6:00 pm - 8:00 pm,    meeting (in person and/or remote)

Agenda:

Introductions

Approve prior meeting minutes (Minutes to be approved will be in the media section of this vTools event)

Student Branch Reports

Section Officers Reports

1) OPCOM Seattle, WA 15 March 2024. Readouts in media section. 
2) VTS Workshop 1 April - Resources needed? Any roadblocks?
3) DMEMS 24-25 April - Resources needed? Any roadblocks?

Old and new business

1) "big list" refresh from database pull. 

2) ieee.tv, YouTube, Collabratec, etc.
ieee.tv is a service from IEEE. IEEE members log in to access special members-only programs and site features including downloads and transcripts. 
YouTube is an ad-driven social media site available to the general public for no financial charge.
IEEE Collabratec is an integrated, online community where technology professionals can network, collaborate, and create in one central hub. 

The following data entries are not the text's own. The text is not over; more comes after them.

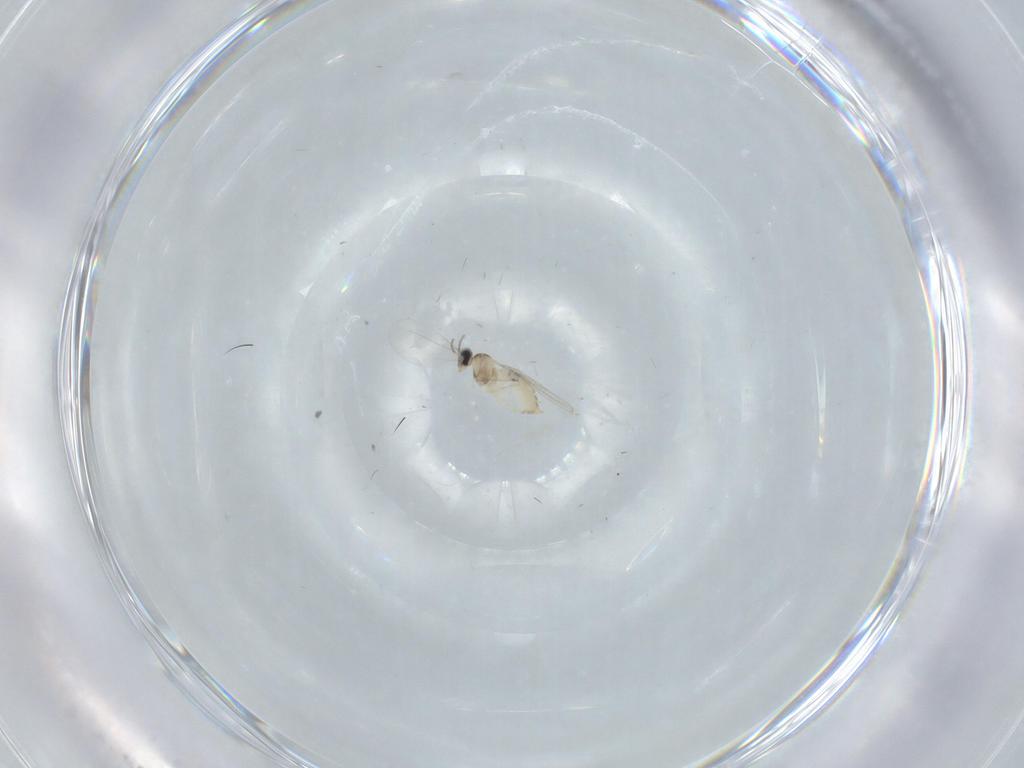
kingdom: Animalia
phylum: Arthropoda
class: Insecta
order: Diptera
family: Cecidomyiidae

Instructions given to me upon approving the Open Source Digital Radio Local Group in 2023 were to use Collabratec. Other social media sites were discouraged. Attempts to use Collabratec for the Open Source Digital Radio Local Group have not been successful or enjoyable.

OPCOM 2023 (San Francisco) had a presentation on using social media for short videos to promote events. In a followup discussion, YouTube was discouraged because the content isn't behind a member paywall, as it is with ieee.tv.

For the Computer Society San Diego Chapter, their programs are on YouTube. The account is provided by a local non-profit partner. The videos are available to anyone. We are in the process of getting them on ieee.tv as well. 

The San Diego Section has restarted Section programs. Should we authorize a Section YouTube account in order to host these programs?

We don't want to necessarily get in the loop of hosting Chapter content, especially if a Society has existing resources, accounts, or policies on recordings. This account would be intended for Section content. 

We also do not want to start an account and then not have regularly updated content. If we do this, then we need to commit to recording, editing, posting, and promoting the content that is there. 

Other advantages, disadvantages, thoughts? 

3) Continuity is important. We have a number of accounts, services, and login information. There has been feedback that this could be managed better than it currently is. Should we authorize a password account such as 1Password for the Section, in order to protect and preserve login information? 

Is there a way to both share and compartmentalize sensitive information in the Section in order to improve our records keeping and enable new volunteers to fully participate?